Uzbek or Samarkand-style plov (rice pilaf) with lamb (non-traditional)
Serves 2-4
1 lb. cooked/roasted lamb, cut into 1 inch chunks or pieces
1 large onion, diced
2-3 large carrots, scraped and diced
1/2 head garlic, finely chopped
1 teaspoon each of cumin and coriander seeds, crushed lightly in a mortar
1 teaspoon hot paprika powder or Aleppo pepper
1 pinch saffron threads (optional)
Salt and black pepper
Olive oil
1 cup of long grain rice (basmati works well, as do long grain domestic varieties)
1-1/2 cups good lamb or chicken stock
1. In a large pan over medium heat, brown lamb pieces well in olive oil. Remove and set aside.
2. Sweat onions and carrots together in olive oil until soft and fragrant, scraping bottom of pan with wooden spoon occasionally to deglaze meat juices. Add garlic.
3. Cook for another 3 minutes, then add ground/crushed spices salt and pepper. Stir well. Kitchen should be very aromatic at this point.
4. Add rice and stir in. Cook for 30 seconds – 1 minute before adding stock.
5. Bring to a boil for 10 minutes. After 10 minutes, cover and reduce heat to very low.

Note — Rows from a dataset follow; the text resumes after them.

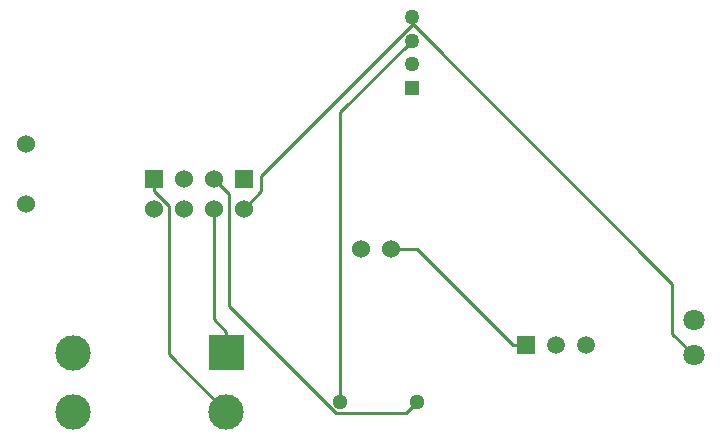
<source format=gbl>
G04 Layer: BottomLayer*
G04 EasyEDA v6.5.9, 2022-08-24 00:16:20*
G04 Gerber Generator version 0.2*
G04 Scale: 100 percent, Rotated: No, Reflected: No *
G04 Dimensions in millimeters *
G04 leading zeros omitted , absolute positions ,4 integer and 5 decimal *
%FSLAX45Y45*%
%MOMM*%

%ADD10C,0.2540*%
%ADD11C,1.5080*%
%ADD12C,1.5240*%
%ADD13C,1.8000*%
%ADD14C,1.3005*%
%ADD15R,1.2700X1.2700*%
%ADD16C,1.2700*%
%ADD17C,3.0000*%

%LPD*%
D10*
X2811292Y1562275D02*
G01*
X2705094Y1668472D01*
X2705094Y2603497D01*
X2811292Y1384297D02*
G01*
X2811292Y1562275D01*
X4427214Y965197D02*
G01*
X4332396Y870379D01*
X3737833Y870379D01*
X2832094Y1776117D01*
X2832094Y2730497D01*
X2705094Y2857497D01*
X4390740Y4165038D02*
G01*
X3108802Y2883100D01*
X3108802Y2753205D01*
X2959094Y2603497D01*
X4381672Y4224017D02*
G01*
X4381672Y4174081D01*
X4390740Y4165038D01*
X4390740Y4165038D02*
G01*
X6587154Y1968599D01*
X6587154Y1545638D01*
X6769094Y1363698D01*
X4381672Y4023357D02*
G01*
X3776974Y3418659D01*
X3776974Y965197D01*
X2197094Y2753332D02*
G01*
X2324094Y2626332D01*
X2324094Y1371495D01*
X2811292Y884298D01*
X2197094Y2857497D02*
G01*
X2197094Y2753332D01*
X4203694Y2260597D02*
G01*
X4430542Y2260597D01*
X5243342Y1447797D01*
X5346694Y1447797D02*
G01*
X5243342Y1447797D01*
G36*
X5271300Y1523199D02*
G01*
X5422099Y1523199D01*
X5422099Y1372400D01*
X5271300Y1372400D01*
G37*
D11*
G01*
X5600700Y1447800D03*
G01*
X5854700Y1447800D03*
D12*
G01*
X3949700Y2260600D03*
G01*
X4203700Y2260600D03*
D13*
G01*
X6769100Y1663712D03*
G01*
X6769100Y1363687D03*
G36*
X2120900Y2933700D02*
G01*
X2273300Y2933700D01*
X2273300Y2781300D01*
X2120900Y2781300D01*
G37*
D12*
G01*
X2197100Y2603500D03*
G01*
X2451100Y2603500D03*
G01*
X2705100Y2857500D03*
G01*
X2705100Y2603500D03*
G36*
X2882900Y2933700D02*
G01*
X3035300Y2933700D01*
X3035300Y2781300D01*
X2882900Y2781300D01*
G37*
G01*
X2959100Y2603500D03*
G01*
X2451100Y2857500D03*
D14*
G01*
X3776979Y965200D03*
G01*
X4427220Y965200D03*
D15*
G01*
X4381334Y3624579D03*
D16*
G01*
X4381665Y3825239D03*
G01*
X4381665Y4023360D03*
G01*
X4381665Y4224020D03*
D17*
G01*
X1511300Y1384300D03*
G36*
X2661300Y1534299D02*
G01*
X2961299Y1534299D01*
X2961299Y1234300D01*
X2661300Y1234300D01*
G37*
G01*
X2811297Y884301D03*
G01*
X1511300Y884301D03*
D12*
G01*
X1117600Y3149600D03*
G01*
X1117600Y2641600D03*
M02*

</source>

After second 10 minutes, turn off the heat but leave covered to steam for another 10 minutes.
6. Stir rice well and incorporate the lamb back in. Sprinkle with chopped cilantro and serve.
Traditional method
Ingredients as above, except lamb should be uncooked 2 inch cubes of lamb shoulder, garlic head should be whole, and carrots should be in 3 inch lengths.
1. Preheat oven to 350 degrees F.
2. In a large dutch oven, brown meat in oil over medium heat until well-caramelized on all sides.
3. Add onions and carrots, cook for 3-5 minutes. Add spices, salt and black pepper.
4. Stir well. Pour in rice and stir again. Clear a spot in the middle of the pot and place whole head of garlic. Add stock.
5. Cover and bring to a boil. Place in oven and cook for 45 minutes.
6. Remove from oven and allow to rest/cool at room temperature for 15 minutes before serving.
7. To serve, portion rice and meat out with cloves popped out of the whole head of garlic.